Kemarau dan Asap Ancam Produksi GKP Kuansing 2026, Petugas Lakukan Penyiraman Sawah

Desriandi Candra • Dipublikasikan Jumat, 28 Agustus 2026 | 11:16 WIB
Penyiraman areal perseahan Desa Pulau Aro Kecanatan Kecamatan Kuantan Tengah 21 Agustus 2026 kemaren. Foto DTHKP Kuansing
Penyiraman areal perseahan Desa Pulau Aro Kecanatan Kecamatan Kuantan Tengah 21 Agustus 2026 kemaren. Foto DTHKP Kuansing

TELUKKUANTAN(RIAUPOS.CO) -- Musim kemarau yang tengah terjadi ditambah asap, juga berdampak pada tanaman. Termasuk tanaman padi sawah di wilayah Kabupaten Kuansing. 

Kondisi lahan persawahan yang mengalami kekeringan akan menghambat pertumbuhan tanaman padi sawah. Akibatnya, bisa mengancam menurunkan produksi Gabah Kering Panen (GKP) tahun 2026. Dimana target GKP Kuansing pertahun 38.000 ton. 

"Kondisi kemarau sekarang berdampak pada kekeringan, dan ini tentu saja akan mengganggu pertumbuhan tanaman," ujar Kepala Dinas Tanaman Pangan Holtikultura dan Ketahanan Pangan (DTPKHP) Kuansing, Deflides Gusni, Jumat (28/8/2026). 
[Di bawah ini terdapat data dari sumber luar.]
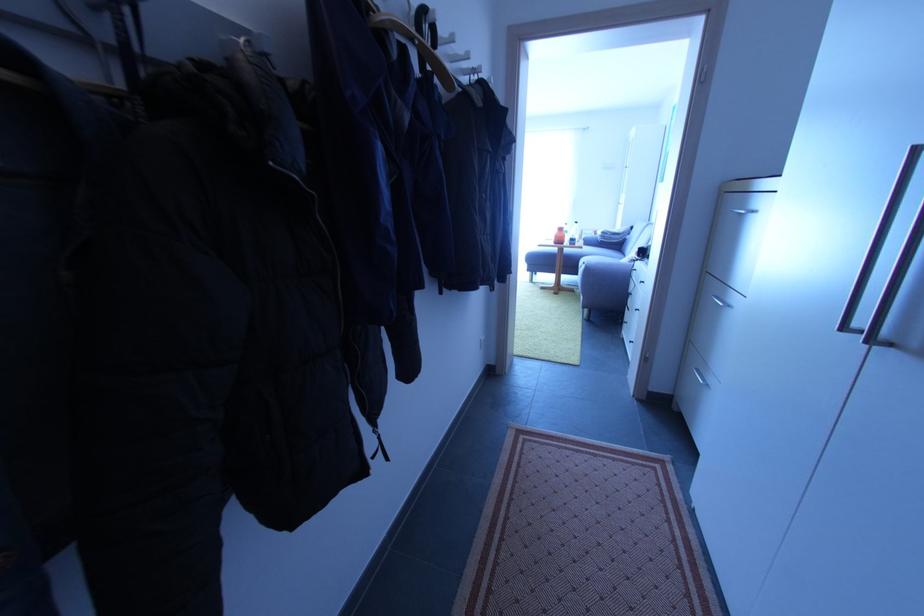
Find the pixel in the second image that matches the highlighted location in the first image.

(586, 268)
Baca Juga: Coffee Morning Bupati Siak dengan BUMN dan BUMD, BRI Perawang Dukung Ekonomi Daerah

Namun tidak serta merta produksi GKP Kuansing anjlok. Dimana sebagian besar padi sawah petani Kuansing sudah panen. 

Untuk mengurangi kekeringan areal persawahan, sejak 20 Agustus 2026 lalu, beberapa lokasi areal padi sawah masyarakat yang mengalami kekeringan, juga sudah ada upaya mendatangkan air menggunakan mobil oleh Kementerian PU. 

Misalnya saja penyiraman padi sawah di Desa Pulau Aro dan Desa Pulau Godang Kari Kecamatan Kuantan Tengah. "Di dua lokasi ini, dilakukan penyiraman beberapa kali," ujarnya. Dengan dilakukannya upaya itu, Deflides berharap produksi GKP tahun ini tidak anjlok.